Last I checked, the individual body shells are not availabe, however, you can call Walthers on their toll free number and ask a customer service rep.
Check ebay, regularly. I picked up a P2K E7 body (L&N) in excellent condition for $14!
If you view my video closely and see the yellow/red fuel tank details… those are the pins that secure the entire body.
Always lift the unit by the fuel tank.
I’ll take a shot at Kalmbach and say that they should video tape the new units on thier layout when they are offered by the manufactors. I understand that there might be issues with editing, bandwidth and time. One prospective buyer should be able to look up the video for any locomotive on the market eventually.
At the present time, sites like youtube and others make that task easy.
If the locomotives are NOT EVER coupled together, and they are running independently from one another, on separate trains, they will not effect each other.

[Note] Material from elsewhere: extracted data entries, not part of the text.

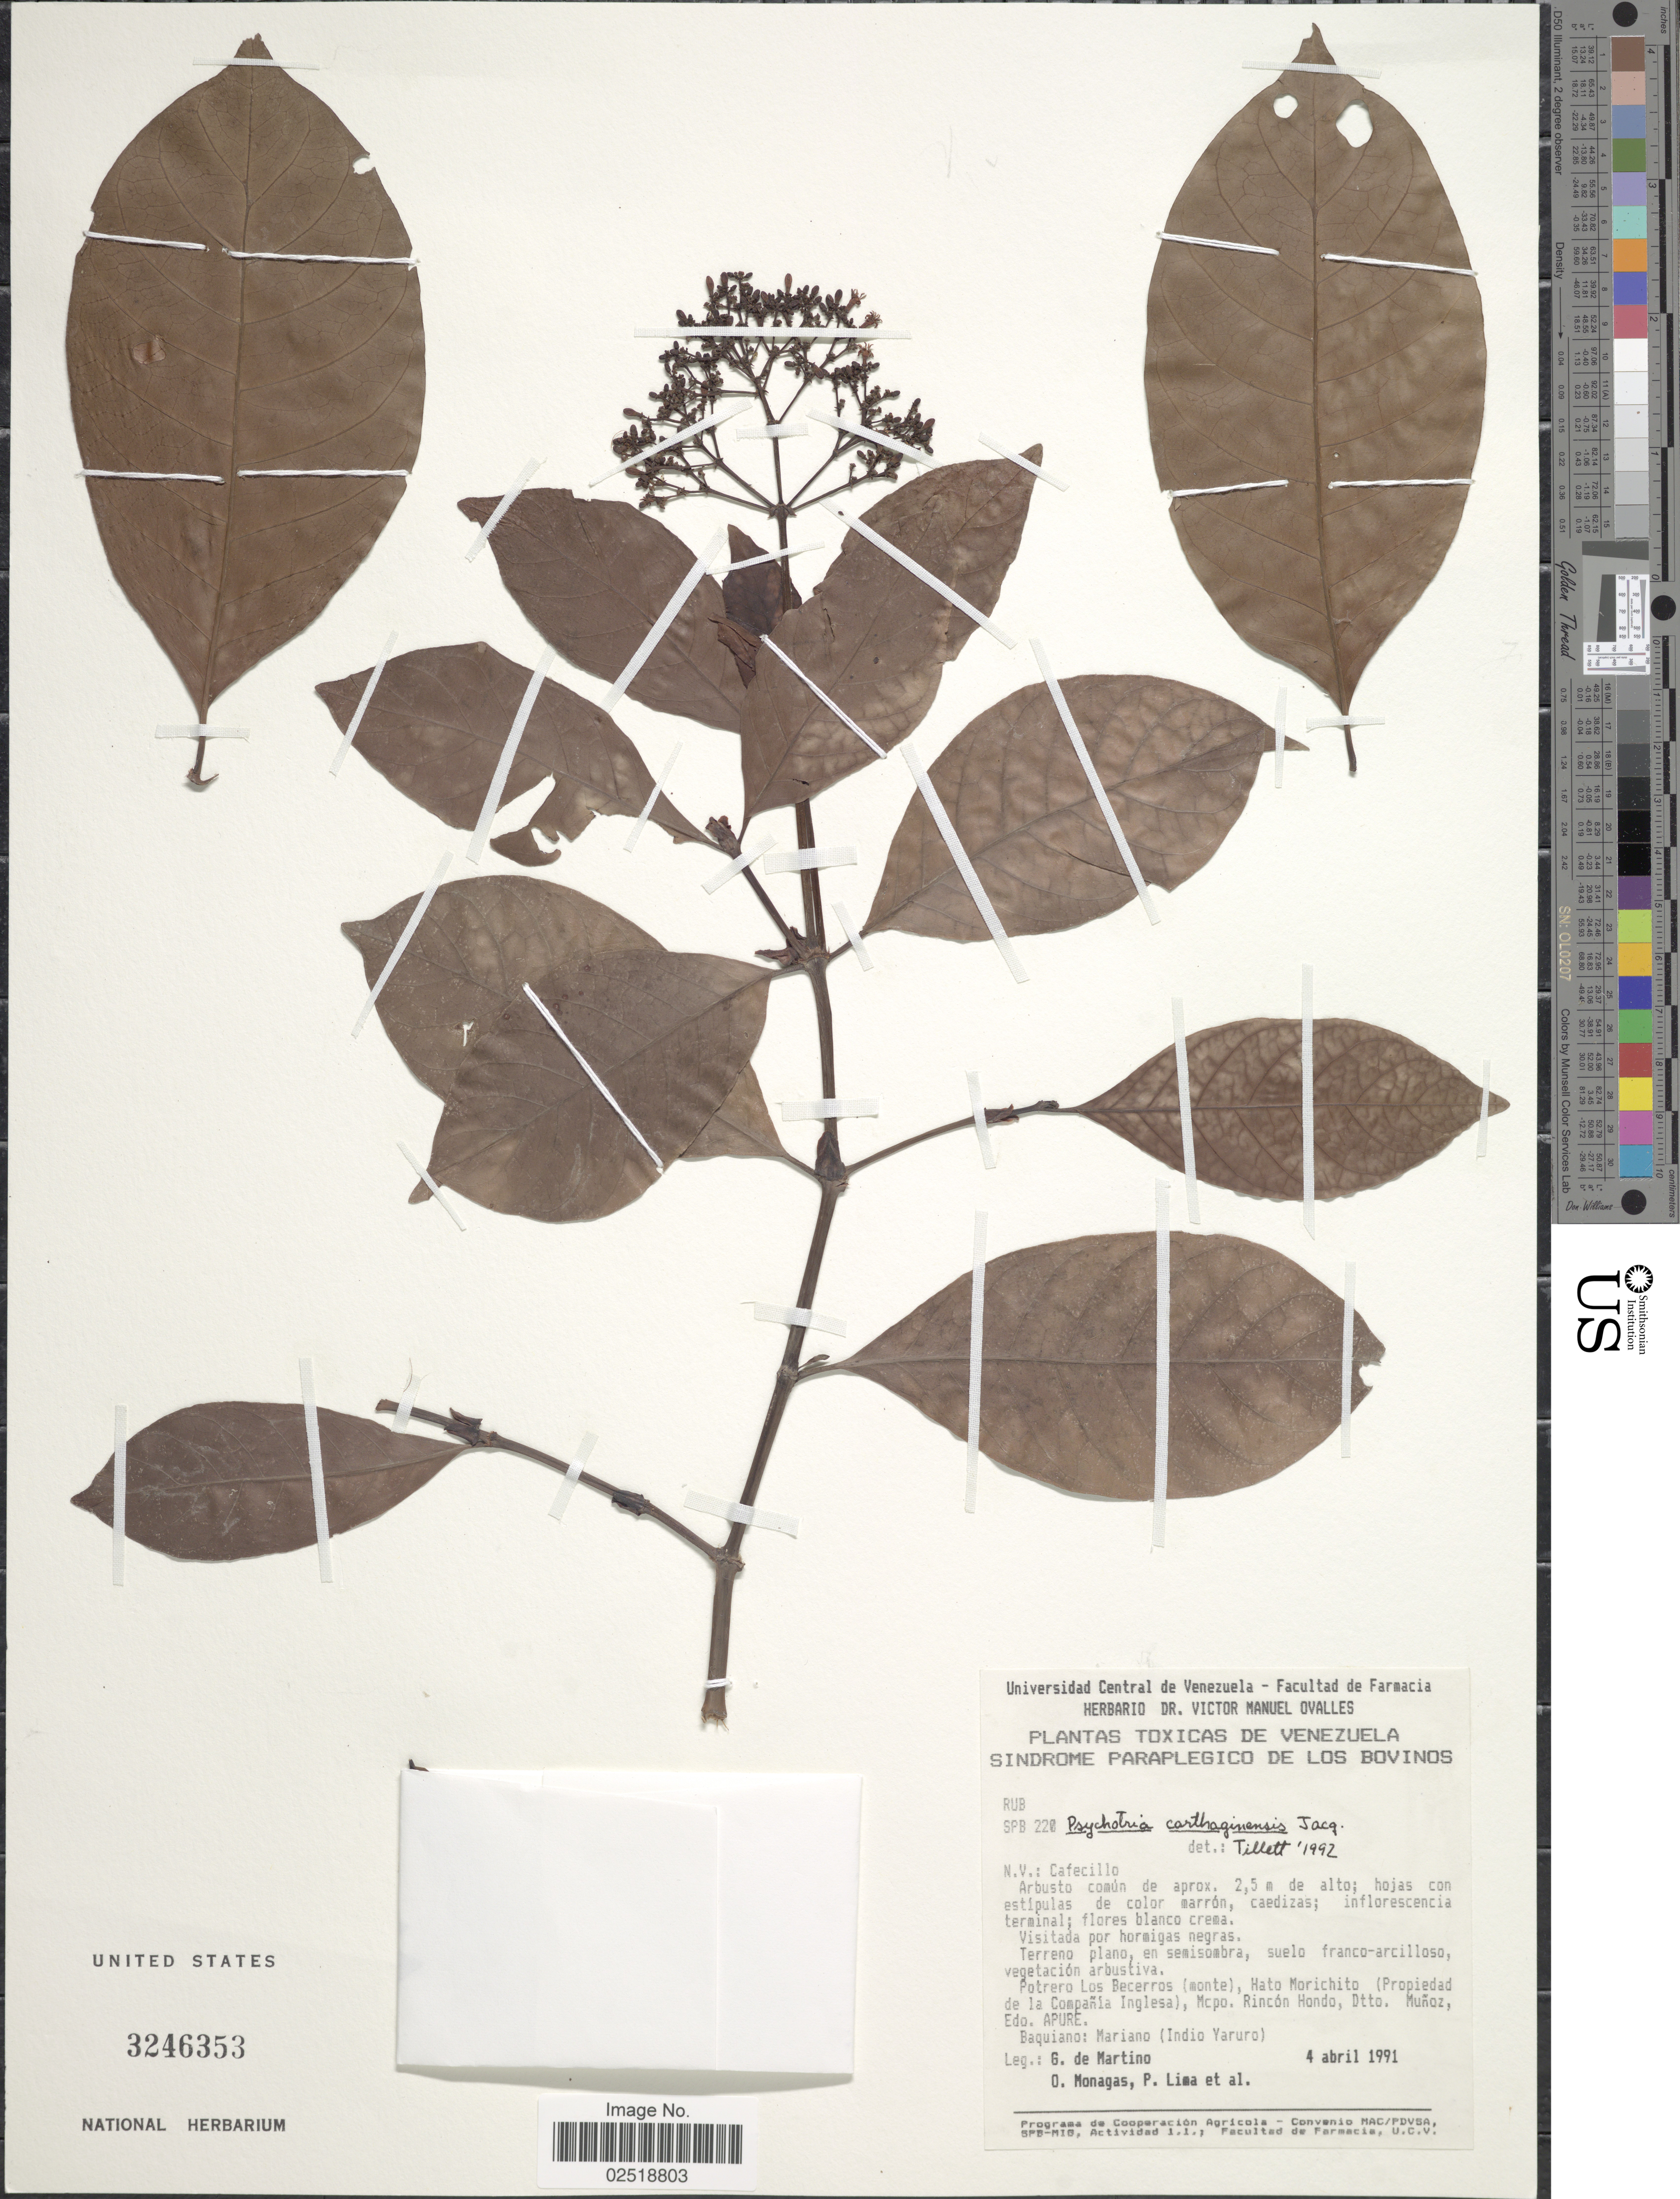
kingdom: Plantae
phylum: Tracheophyta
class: Magnoliopsida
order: Gentianales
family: Rubiaceae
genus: Psychotria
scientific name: Psychotria carthagenensis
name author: Jacq.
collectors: G. De Martino, O. Monagas, P. Lima & et al.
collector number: SPB 220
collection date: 1991-04-04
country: Venezuela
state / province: Apure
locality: Potrero Los Becerros (monte), Hato Morichito (Propiedad de la Compañla Inglesa), Mcpo Rincón Hondo, Dtto. Muñoz, Baquiano; Mariano (Indio Yaruro)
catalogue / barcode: US 3246353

I recieved the AHM today and one of the Proto’s.
I stand corrected on 2 issues;
First off, the E8/9 that I had as a kid was NOT an AHM. I thought it was, but after looking at the AHM that I recieved today, my E8/9 I had back in the 80’s was another brand. I wish I knew what it was now. It had a very large can motor, with a large flywheel on the back of the motor, and both trucks driven via drive shafts. Anyone know what brand it might have been? Maybe a Model Power?
Secondly, the Proto IS a far superior loco to the AHM.
But my boy loves the AHM so it was still worth the 36 and change.
The E8 you had as a kid was a Model Power, made by Roco in Austria. They had heavy diecast chassis and the largest can motors in HO. They were very nice engines for the time.
It’s a good thing you got both brands. You wouldn’t want him handling the Protos with all of that fine detail.